Stored dataset items
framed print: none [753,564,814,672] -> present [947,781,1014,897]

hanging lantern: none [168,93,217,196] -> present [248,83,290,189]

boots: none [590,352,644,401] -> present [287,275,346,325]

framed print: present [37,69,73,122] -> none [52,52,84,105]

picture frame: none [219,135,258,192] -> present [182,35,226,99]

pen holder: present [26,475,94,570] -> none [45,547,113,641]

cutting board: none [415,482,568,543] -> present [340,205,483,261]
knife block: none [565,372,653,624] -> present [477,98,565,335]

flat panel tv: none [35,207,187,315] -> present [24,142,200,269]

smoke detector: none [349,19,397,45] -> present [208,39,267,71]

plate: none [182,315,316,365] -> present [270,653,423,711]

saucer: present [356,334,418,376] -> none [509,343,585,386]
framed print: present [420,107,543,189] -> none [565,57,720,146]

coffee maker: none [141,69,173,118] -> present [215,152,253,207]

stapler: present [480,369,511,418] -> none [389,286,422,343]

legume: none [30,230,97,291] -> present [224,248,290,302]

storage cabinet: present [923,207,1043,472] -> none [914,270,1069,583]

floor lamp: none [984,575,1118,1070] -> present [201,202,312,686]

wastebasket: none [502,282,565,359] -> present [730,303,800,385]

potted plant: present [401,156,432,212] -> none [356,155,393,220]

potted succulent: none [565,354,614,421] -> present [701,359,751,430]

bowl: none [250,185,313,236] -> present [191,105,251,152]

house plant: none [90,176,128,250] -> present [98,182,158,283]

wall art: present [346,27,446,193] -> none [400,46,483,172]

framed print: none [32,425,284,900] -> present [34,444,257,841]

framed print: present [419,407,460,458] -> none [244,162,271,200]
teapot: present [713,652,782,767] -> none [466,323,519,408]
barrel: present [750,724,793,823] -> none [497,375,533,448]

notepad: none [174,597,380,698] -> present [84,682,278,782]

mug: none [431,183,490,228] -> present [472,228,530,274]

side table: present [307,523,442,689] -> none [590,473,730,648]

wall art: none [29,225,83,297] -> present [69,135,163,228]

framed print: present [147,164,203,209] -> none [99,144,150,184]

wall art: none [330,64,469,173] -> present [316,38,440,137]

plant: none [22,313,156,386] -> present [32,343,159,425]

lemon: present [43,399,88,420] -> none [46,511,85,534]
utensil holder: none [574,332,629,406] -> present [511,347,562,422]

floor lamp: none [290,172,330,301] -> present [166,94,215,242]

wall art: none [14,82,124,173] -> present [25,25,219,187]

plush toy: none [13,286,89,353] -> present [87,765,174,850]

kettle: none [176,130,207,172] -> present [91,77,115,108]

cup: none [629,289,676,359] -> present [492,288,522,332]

Work to complete: Set down precisely the lines above between the line holding "pen holder: present" and the line holding "coffee maker: none", inclusive, and nothing beyond them.

Output for this exercise:
pen holder: present [26,475,94,570] -> none [45,547,113,641]

cutting board: none [415,482,568,543] -> present [340,205,483,261]
knife block: none [565,372,653,624] -> present [477,98,565,335]

flat panel tv: none [35,207,187,315] -> present [24,142,200,269]

smoke detector: none [349,19,397,45] -> present [208,39,267,71]

plate: none [182,315,316,365] -> present [270,653,423,711]

saucer: present [356,334,418,376] -> none [509,343,585,386]
framed print: present [420,107,543,189] -> none [565,57,720,146]

coffee maker: none [141,69,173,118] -> present [215,152,253,207]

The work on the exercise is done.